Felaha (Kurtuluşa) Erenler ne demektir?

Kuranı kerimde geçen kurtuluşa erenler le kim kastedilmektedir?Kurtuluşa ermek ne demektir?Felaha ermek ne demektir?
Kurtuluşa erenler, Kur'ân'da felâh, iflah, fevz ve mefâze kavramlarıyla ifade edilmiştir. Yeri zıraat için sürmek, hile yapmak, arzusuna nail olmak anlamındaki "f-l-h" kökünden gelen "iflâh" kelimesi istediğini elde etmek, kurtuluşa ermek, korktuğu şeyden, tasa ve zorluklardan kurtulmak, nimet ve rahatta daimî olmak, âhirette cennete kavuşmak; "fevz" ve "mefâz" bir şeyi elde etmek, şerden kurtulmak demektir. Kur'ân'da kurtuluşa eren kimseler, "müflih" (çoğulu müflihûn), "fâiz" (çoğulu fâizûn) olarak nitelenmişlerdir.

Bir insanın kurtuluşa erebilmesi için en başta mümin olması gerekir. Mümin olmak kurtuluşa ermenin ön şartıdır (Mü'minûn, 23/1; Bakara, 2/3-4; Â'raf, 7/157).

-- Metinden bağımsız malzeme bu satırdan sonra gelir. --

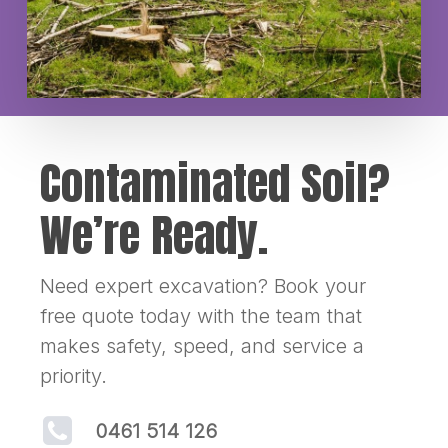
Contaminated Soil?
We’re Ready.
Need expert excavation? Book your
free quote today with the team that
makes safety, speed, and service a
priority.
0461 514 126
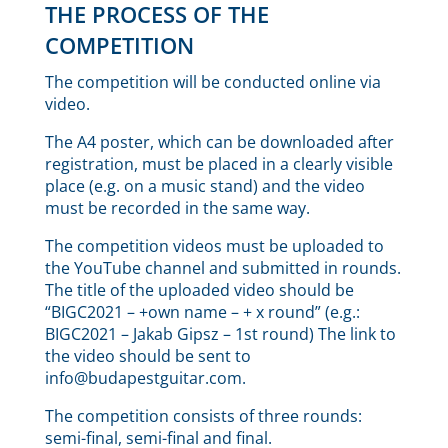
THE PROCESS OF THE
COMPETITION
The competition will be conducted online via
video.
The A4 poster, which can be downloaded after
registration, must be placed in a clearly visible
place (e.g. on a music stand) and the video
must be recorded in the same way.
The competition videos must be uploaded to
the YouTube channel and submitted in rounds.
The title of the uploaded video should be
“BIGC2021 – +own name – + x round” (e.g.:
BIGC2021 – Jakab Gipsz – 1st round) The link to
the video should be sent to
info@budapestguitar.com.
The competition consists of three rounds:
semi-final, semi-final and final.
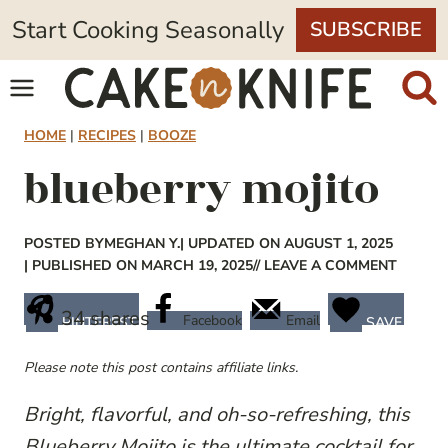
Skip
Start Cooking Seasonally
SUBSCRIBE
to
content
HOME
|
RECIPES
|
BOOZE
blueberry mojito
POSTED BY
MEGHAN Y.
| UPDATED ON AUGUST 1, 2025
| PUBLISHED ON MARCH 19, 2025
// LEAVE A COMMENT
34
shares
Facebook
Email
PINTEREST
SAVE
Please note this post contains affiliate links.
Bright, flavorful, and oh-so-refreshing, this
Blueberry Mojito is the ultimate cocktail for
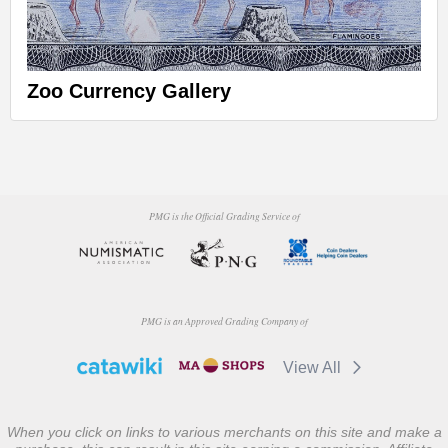
Zoo Currency Gallery
PMG is the Official Grading Service of
PMG is an Approved Grading Company of
View All
When you click on links to various merchants on this site and make a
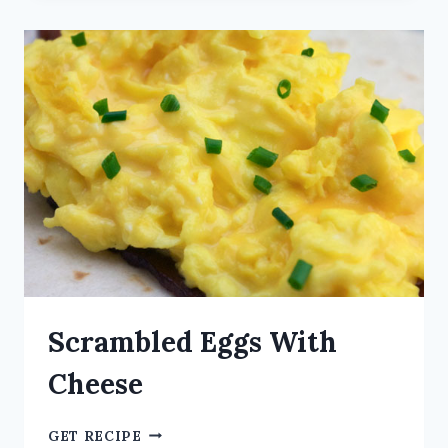
Scrambled Eggs With
Cheese
GET RECIPE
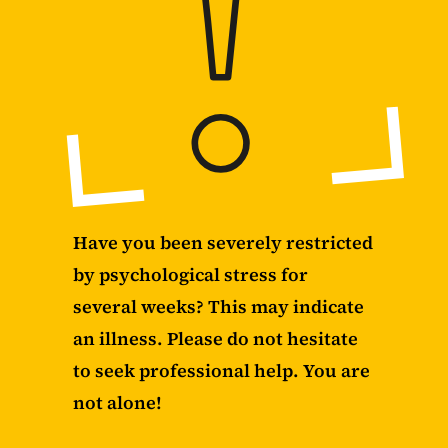
Have you been severely restricted
by psychological stress for
several weeks? This may indicate
an illness. Please do not hesitate
to seek professional help. You are
not alone!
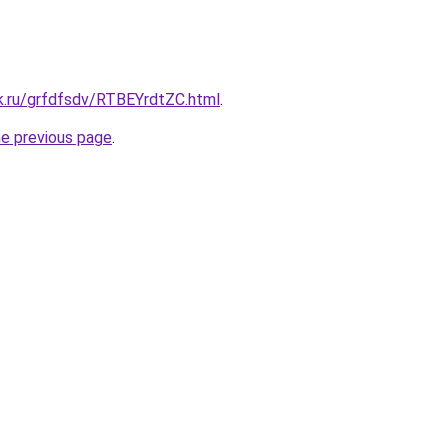
k.ru/grfdfsdv/RTBEYrdtZC.html
.
he previous page
.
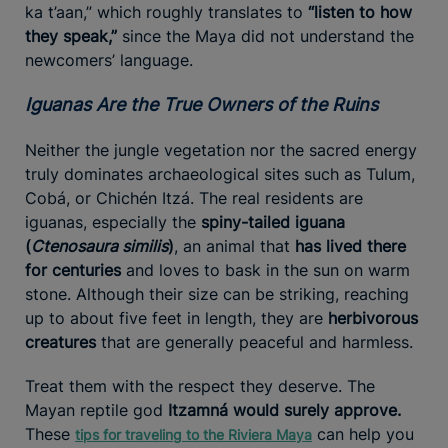
ka t’aan,” which roughly translates to
“listen to how
they speak,”
since the Maya did not understand the
newcomers’ language.
Iguanas Are the True Owners of the Ruins
Neither the jungle vegetation nor the sacred energy
truly dominates archaeological sites such as Tulum,
Cobá, or Chichén Itzá. The real residents are
iguanas, especially the
spiny-tailed iguana
(
Ctenosaura similis
)
, an animal that
has lived there
for centuries
and loves to bask in the sun on warm
stone. Although their size can be striking, reaching
up to about five feet in length, they are
herbivorous
creatures
that are generally peaceful and harmless.
Treat them with the respect they deserve. The
Mayan reptile god
Itzamná would surely approve.
These
can help you
tips for traveling to the Riviera Maya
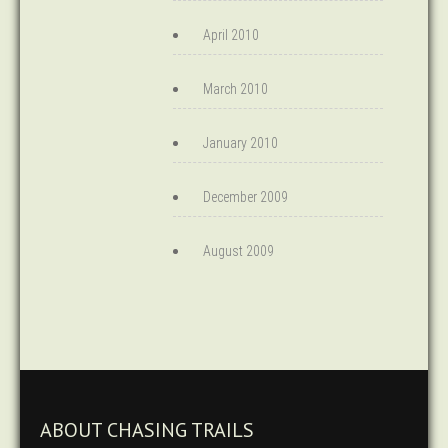
April 2010
March 2010
January 2010
December 2009
August 2009
ABOUT CHASING TRAILS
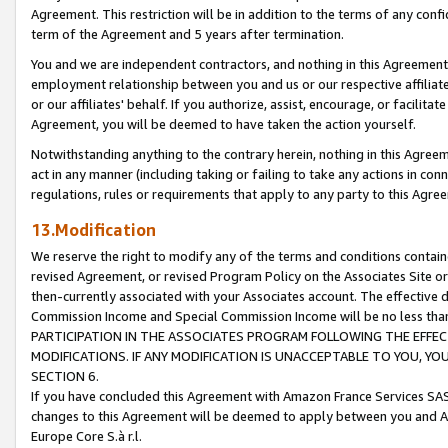
Agreement. This restriction will be in addition to the terms of any con
term of the Agreement and 5 years after termination.
You and we are independent contractors, and nothing in this Agreement wi
employment relationship between you and us or our respective affiliate
or our affiliates' behalf. If you authorize, assist, encourage, or facilita
Agreement, you will be deemed to have taken the action yourself.
Notwithstanding anything to the contrary herein, nothing in this Agreeme
act in any manner (including taking or failing to take any actions in con
regulations, rules or requirements that apply to any party to this Agre
13.Modification
We reserve the right to modify any of the terms and conditions containe
revised Agreement, or revised Program Policy on the Associates Site or
then-currently associated with your Associates account. The effective d
Commission Income and Special Commission Income will be no less tha
PARTICIPATION IN THE ASSOCIATES PROGRAM FOLLOWING THE EFFE
MODIFICATIONS. IF ANY MODIFICATION IS UNACCEPTABLE TO YOU, 
SECTION 6.
If you have concluded this Agreement with Amazon France Services SAS
changes to this Agreement will be deemed to apply between you and A
Europe Core S.à r.l.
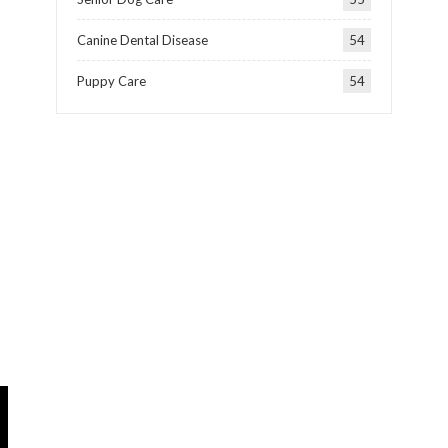
Canine Dental Disease
54
Puppy Care
54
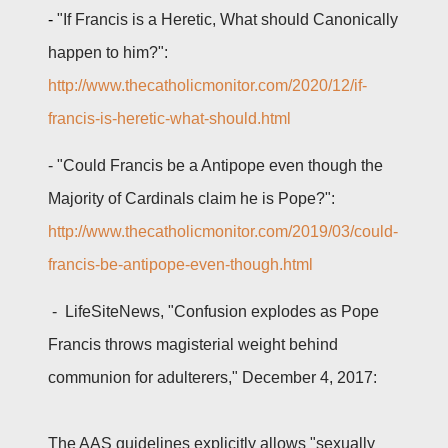
-
"If Francis is a Heretic, What should Canonically
happen to him?":
http://www.thecatholicmonitor.com/2020/12/if-
francis-is-heretic-what-should.html
-
"Could Francis be a Antipope even though the
Majority of Cardinals claim he is Pope?":
http://www.thecatholicmonitor.com/2019/03/could-
francis-be-antipope-even-though.html
- LifeSiteNews, "Confusion explodes as Pope
Francis throws magisterial weight behind
communion for adulterers," December 4, 2017:
The AAS guidelines explicitly allows "sexually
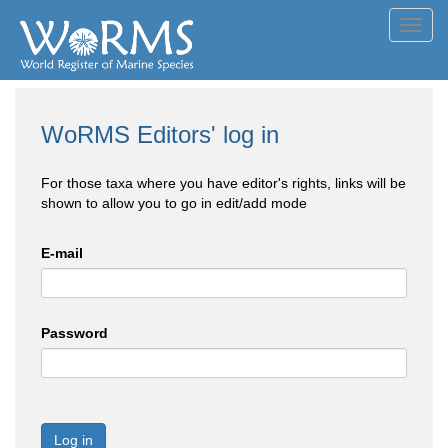
Toggl
navig
WoRMS Editors' log in
For those taxa where you have editor's rights, links will be
shown to allow you to go in edit/add mode
E-mail
Password
Log in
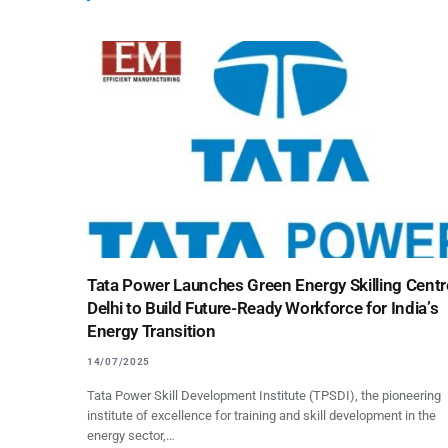
Tata Power Launches Green Energy Skilling Centr
Delhi to Build Future-Ready Workforce for India’s
Energy Transition
14/07/2025
Tata Power Skill Development Institute (TPSDI), the pioneering
institute of excellence for training and skill development in the
energy sector,…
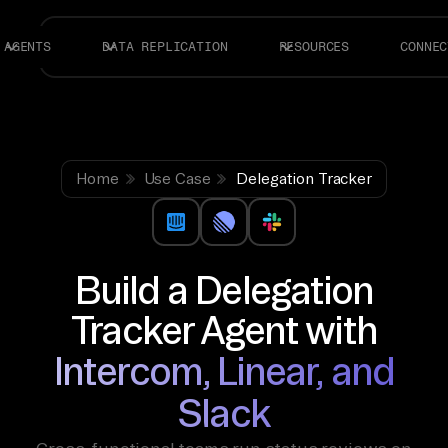
AGENTS
DATA REPLICATION
RESOURCES
CONNEC
Home
Use Case
Delegation Tracker
Build a Delegation
Tracker Agent with
Intercom, Linear, and
Slack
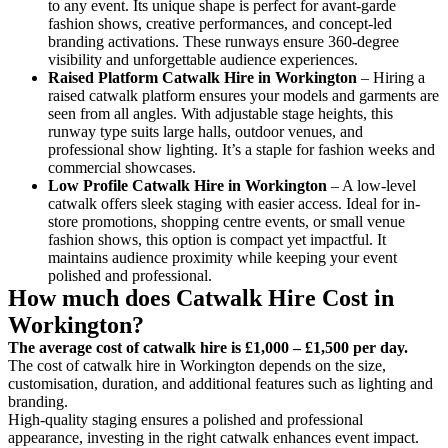
to any event. Its unique shape is perfect for avant-garde
fashion shows, creative performances, and concept-led
branding activations. These runways ensure 360-degree
visibility and unforgettable audience experiences.
Raised Platform Catwalk
Hire in Workington
– Hiring a
raised catwalk platform ensures your models and garments are
seen from all angles. With adjustable stage heights, this
runway type suits large halls, outdoor venues, and
professional show lighting. It’s a staple for fashion weeks and
commercial showcases.
Low Profile Catwalk
Hire in Workington
– A low-level
catwalk offers sleek staging with easier access. Ideal for in-
store promotions, shopping centre events, or small venue
fashion shows, this option is compact yet impactful. It
maintains audience proximity while keeping your event
polished and professional.
How much does Catwalk Hire Cost in
Workington?
The average cost of catwalk hire is £1,000 – £1,500 per day.
The cost of catwalk hire in Workington depends on the size,
customisation, duration, and additional features such as lighting and
branding.
High-quality staging ensures a polished and professional
appearance, investing in the right catwalk enhances event impact.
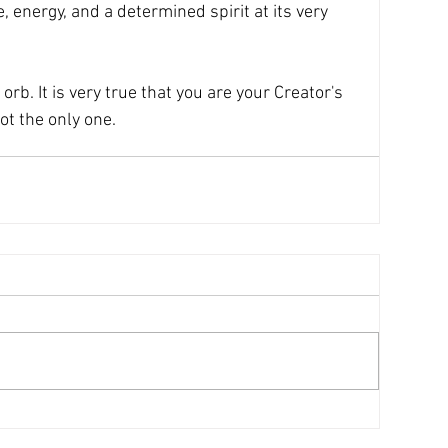
 energy, and a determined spirit at its very 
orb. It is very true that you are your Creator's 
ot the only one.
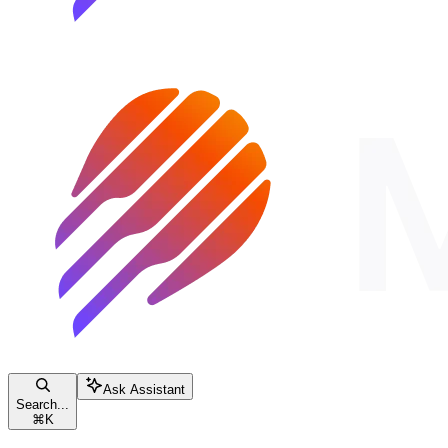
Ask Assistant
Search...
⌘
K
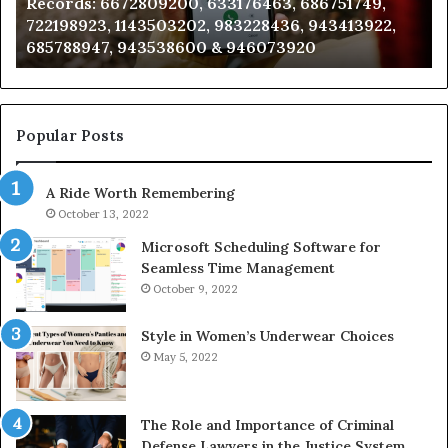
Records: 6672809200, 633176463, 686751749,
6672809200,
68
722198923, 1143503202, 983228436, 943413922,
633176463,
66
685788947, 943538600 & 946073920
686751749,
93
722198923,
91
1143503202,
60
983228436,
68
943413922,
95
Popular Posts
685788947,
98
943538600
63
A Ride Worth Remembering
&
&
946073920
93
October 13, 2022
Microsoft Scheduling Software for
Seamless Time Management
October 9, 2022
Style in Women’s Underwear Choices
May 5, 2022
The Role and Importance of Criminal
Defense Lawyers in the Justice System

Kur'ân'da "müflihûn" ve "fâizûn" (kurtuluşa erenler) olarak nitelenen insanlar; şirk, küfür ve nifaktan arınan (Â'lâ, 87/14; Şems, 91/9), Allah'a karşı gelmekten sakınan (muttaki) (Bakara, 2/189; Âl-i İmrân, 3/130, 200;), sabırlı (Âl-i İmrân, 3/200), mallarıyla ve canlarıyla Allah yolunda çalışan (Mâide, 5/35; Tevbe, 9/88), Allah'a yaklaşmaya yol arayan (Mâide, 5/35), içki, kumar, şans oyunları ve putlara tapmaktan sakınan (Mâide, 5/90), Allah'ın nimetlerini hatırlayan, nimetleri verenin Allah olduğunu bilen (Â'râf, 7/69), Allah'ı çok zikreden (Enfal, 8/45; Nur, 24/31), ibadet eden (Hac, 22/77), hayır işleyen (Hac, 22/77), tevbe edip Allah'a yönelen (Nur, 24/31), Allah'ın verdiği rızkı Allah yolunda harcayan (Bakara, 2/4), insanları hayra çağıran (Âl-i İmrân, 3/104), iyiliği emredip kötülüğü men eden (Âl-i İmrân, 3/104; Tevbe, 9/71-72), Peygamberi destekleyen ve dinine yardım eden (Â'râf, 7/157), Kur'ân'a uyan (Â'râf,7/157), Allah'a ve peygamberine itaat eden (Nisâ, 4/13; Tevbe, 9/71-72; Nur, 24/51-52), Allah'tan korkan (Â'râf, 7/157), güzel amelleri en iyi bir şekilde yapan (muhsin) (Lokman, 31/3-5), lağviyattan (dünya ve âhirette işe yaramayan, İslâm'ın hoş görmediği söz, fiil ve davranışlardan) yüz çeviren (Mü'minûn, 23/3), ırzlarını koruyan (zina etmeyen) (Mü'minûn, 23/5), nefsini cimrilikten arındıran (Haşr, 59/9), Allah yolunda savaşan (Tevbe, 9/100), farz, vacip, sünnet ve âdaplarına riâyet ederek ve hiç ara vermeden namazlarını kılan (Mü'minûn, 23/2, 9), zekatını veren (Lokman, 31/4-5; Tevbe, 9/71-72), emanetlere ve ahitlere (Allah'a ve insanlara verdiği sözlere, sözleşmelere) uyan (Mü'minûn, 23/8), Allah taraftarı olan (Mücadele, 58/22), ve mizanda (amellerin tartıldığı âhiret terazisinde) sevabı ağır gelen (Â'râf, 7/8, 23/102) müminler olarak tanıtılmıştır.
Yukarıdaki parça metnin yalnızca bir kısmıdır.